Ambiance Conviviale et Synergie entre Sport et Musique
Pour accueillir simultanément le match et la programmation artistique, le festival avait déployé des écrans géants supplémentaires dans le Village Jazzablanca. Des milliers de spectateurs, vêtus de rouge et agitant des drapeaux, ont partagé une ambiance conviviale marquée par des chants et des encouragements collectifs.
Cette synergie entre sport et musique a fait du lieu un espace de communion inédit.
Performances Musicales Avant le Match
Avant le coup d'envoi à 19h30, les scènes du festival résonnaient déjà des prestations d'Hiromi. Son improvisation jazzistique mêlait puissance et subtilité sur la Scène 21.
En parallèle, Charlotte Cardin captivait la Scène Casa Anfa avec sa pop élégante et son interaction sensible avec le public.
Une Nuit de Passion et d'Émotions
Pendant près de deux heures, les écrans ont monopolisé l'attention. Chaque occasion marocaine a déclenché des vagues d'émotion dans le Village Jazzablanca. Le silence tendu laissait place à des applaudissements ou des cris d'encouragement.
Malgré l'élimination des Lions de l'Atlas, les supporters sont restés soudés dans la déception, exprimant la même intensité que pendant le suspense du match.

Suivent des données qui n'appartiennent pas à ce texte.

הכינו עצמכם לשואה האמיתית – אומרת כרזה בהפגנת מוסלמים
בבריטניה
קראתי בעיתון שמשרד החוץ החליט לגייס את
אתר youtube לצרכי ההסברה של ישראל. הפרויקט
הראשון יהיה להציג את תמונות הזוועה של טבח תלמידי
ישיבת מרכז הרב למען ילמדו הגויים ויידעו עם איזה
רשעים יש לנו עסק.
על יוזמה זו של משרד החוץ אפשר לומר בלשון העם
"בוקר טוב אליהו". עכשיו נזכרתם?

La musique a ensuite repris le dessus avec une prestation incendiaire de Fantastic Negrito sur la Scène 21. Le chanteur a injecté une énergie brute à travers son blues électrisant et sa soul engagée, relançant la soirée avec une fougue contagieuse.
Peu après, Mika est monté sur la Scène Casa Anfa devant un parc complet. L'artiste britannico-libanais a métamorphosé la déception sportive en fête populaire grâce à ses hymnes colorés et une scénographie lumineuse. Invitant le public à chanter et danser, il a clos la soirée sur une note euphorique, les derniers morceaux résonnant avec les voix des festivaliers.
Cette édition de Jazzablanca a démontré la capacité du festival à transcender son cadre habituel. En associant la passion du football à l'expérience musicale, il a créé un moment collectif où la musique a prolongé l'émotion du sport, transformant une défaite en symbole de rassemblement festif.